Directions for this task:
Your answer should consist of every line in the records that holds "Data".

Exercise input:
<<<<
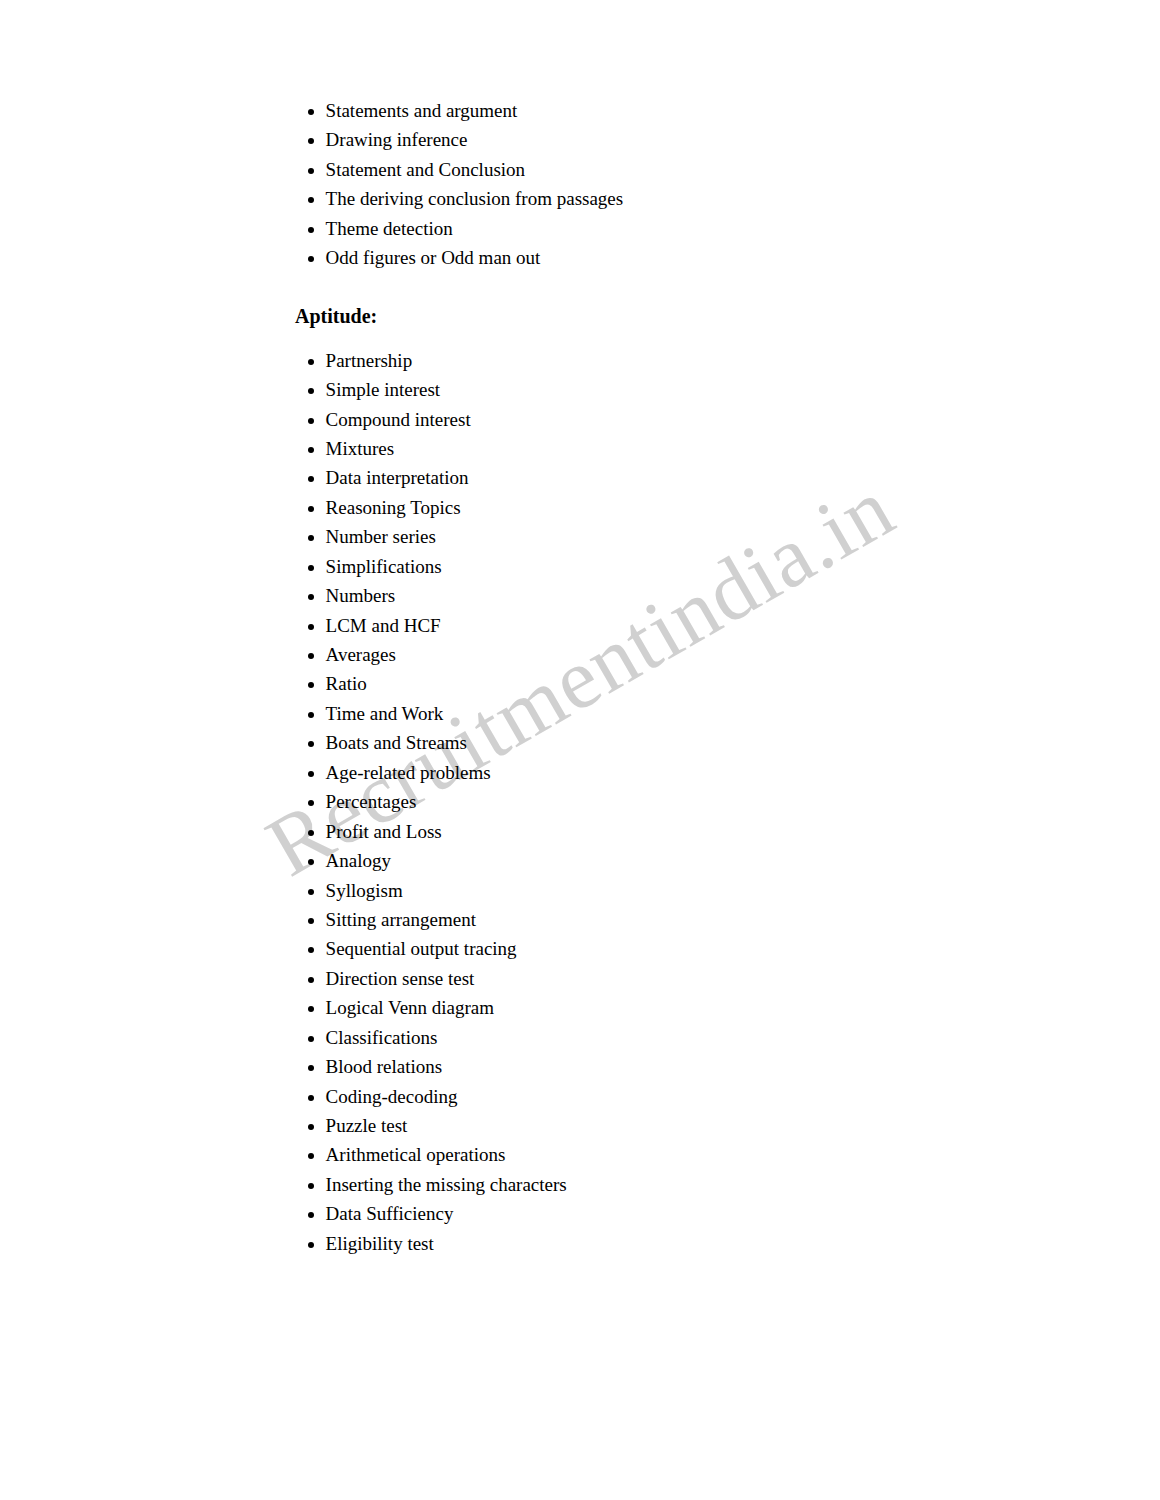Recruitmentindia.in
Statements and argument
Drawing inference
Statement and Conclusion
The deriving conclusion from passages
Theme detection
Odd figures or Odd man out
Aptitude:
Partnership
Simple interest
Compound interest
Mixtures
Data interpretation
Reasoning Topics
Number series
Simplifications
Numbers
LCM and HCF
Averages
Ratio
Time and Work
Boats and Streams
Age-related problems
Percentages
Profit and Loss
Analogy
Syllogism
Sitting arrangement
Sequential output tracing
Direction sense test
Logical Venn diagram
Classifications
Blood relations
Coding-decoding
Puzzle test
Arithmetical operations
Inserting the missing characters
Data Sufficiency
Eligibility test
>>>>
Answer to this problem:
Data interpretation
Data Sufficiency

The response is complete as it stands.